> [Task] Give the listing below again in full, exactly as written.
::::
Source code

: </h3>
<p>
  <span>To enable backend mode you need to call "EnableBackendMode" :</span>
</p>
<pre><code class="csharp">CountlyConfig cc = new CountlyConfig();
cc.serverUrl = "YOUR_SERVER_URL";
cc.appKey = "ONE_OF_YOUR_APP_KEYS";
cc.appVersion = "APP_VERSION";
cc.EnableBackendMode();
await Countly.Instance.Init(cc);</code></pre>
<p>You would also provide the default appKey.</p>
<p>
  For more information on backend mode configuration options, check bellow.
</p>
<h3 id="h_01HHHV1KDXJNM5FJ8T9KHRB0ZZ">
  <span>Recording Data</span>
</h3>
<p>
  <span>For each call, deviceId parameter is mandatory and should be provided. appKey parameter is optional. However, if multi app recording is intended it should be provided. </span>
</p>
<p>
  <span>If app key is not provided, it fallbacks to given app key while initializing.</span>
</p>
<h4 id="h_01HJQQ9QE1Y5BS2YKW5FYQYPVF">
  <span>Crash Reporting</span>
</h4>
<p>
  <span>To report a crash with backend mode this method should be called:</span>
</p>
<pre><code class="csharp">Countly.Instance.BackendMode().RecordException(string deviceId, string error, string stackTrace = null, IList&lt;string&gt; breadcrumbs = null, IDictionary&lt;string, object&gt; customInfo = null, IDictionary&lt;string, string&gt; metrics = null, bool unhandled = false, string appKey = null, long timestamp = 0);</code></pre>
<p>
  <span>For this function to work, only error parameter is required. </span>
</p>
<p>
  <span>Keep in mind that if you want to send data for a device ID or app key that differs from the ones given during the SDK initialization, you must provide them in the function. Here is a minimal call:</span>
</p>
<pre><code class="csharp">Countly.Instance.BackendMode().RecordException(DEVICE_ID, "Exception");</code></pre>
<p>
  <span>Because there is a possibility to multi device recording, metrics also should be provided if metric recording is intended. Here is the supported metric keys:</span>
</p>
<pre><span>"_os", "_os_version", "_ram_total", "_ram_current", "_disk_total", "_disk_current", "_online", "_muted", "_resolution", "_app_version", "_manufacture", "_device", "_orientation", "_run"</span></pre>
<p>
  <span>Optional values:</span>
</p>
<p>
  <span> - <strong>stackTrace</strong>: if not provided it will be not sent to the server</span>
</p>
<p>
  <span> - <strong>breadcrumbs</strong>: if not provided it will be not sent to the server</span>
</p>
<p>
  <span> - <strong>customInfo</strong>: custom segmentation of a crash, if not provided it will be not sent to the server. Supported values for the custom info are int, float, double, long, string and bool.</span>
::::
> [Response to this task]
Source code

: </h3>
<p>
  <span>To enable backend mode you need to call "EnableBackendMode" :</span>
</p>
<pre><code class="csharp">CountlyConfig cc = new CountlyConfig();
cc.serverUrl = "YOUR_SERVER_URL";
cc.appKey = "ONE_OF_YOUR_APP_KEYS";
cc.appVersion = "APP_VERSION";
cc.EnableBackendMode();
await Countly.Instance.Init(cc);</code></pre>
<p>You would also provide the default appKey.</p>
<p>
  For more information on backend mode configuration options, check bellow.
</p>
<h3 id="h_01HHHV1KDXJNM5FJ8T9KHRB0ZZ">
  <span>Recording Data</span>
</h3>
<p>
  <span>For each call, deviceId parameter is mandatory and should be provided. appKey parameter is optional. However, if multi app recording is intended it should be provided. </span>
</p>
<p>
  <span>If app key is not provided, it fallbacks to given app key while initializing.</span>
</p>
<h4 id="h_01HJQQ9QE1Y5BS2YKW5FYQYPVF">
  <span>Crash Reporting</span>
</h4>
<p>
  <span>To report a crash with backend mode this method should be called:</span>
</p>
<pre><code class="csharp">Countly.Instance.BackendMode().RecordException(string deviceId, string error, string stackTrace = null, IList&lt;string&gt; breadcrumbs = null, IDictionary&lt;string, object&gt; customInfo = null, IDictionary&lt;string, string&gt; metrics = null, bool unhandled = false, string appKey = null, long timestamp = 0);</code></pre>
<p>
  <span>For this function to work, only error parameter is required. </span>
</p>
<p>
  <span>Keep in mind that if you want to send data for a device ID or app key that differs from the ones given during the SDK initialization, you must provide them in the function. Here is a minimal call:</span>
</p>
<pre><code class="csharp">Countly.Instance.BackendMode().RecordException(DEVICE_ID, "Exception");</code></pre>
<p>
  <span>Because there is a possibility to multi device recording, metrics also should be provided if metric recording is intended. Here is the supported metric keys:</span>
</p>
<pre><span>"_os", "_os_version", "_ram_total", "_ram_current", "_disk_total", "_disk_current", "_online", "_muted", "_resolution", "_app_version", "_manufacture", "_device", "_orientation", "_run"</span></pre>
<p>
  <span>Optional values:</span>
</p>
<p>
  <span> - <strong>stackTrace</strong>: if not provided it will be not sent to the server</span>
</p>
<p>
  <span> - <strong>breadcrumbs</strong>: if not provided it will be not sent to the server</span>
</p>
<p>
  <span> - <strong>customInfo</strong>: custom segmentation of a crash, if not provided it will be not sent to the server. Supported values for the custom info are int, float, double, long, string and bool.</span>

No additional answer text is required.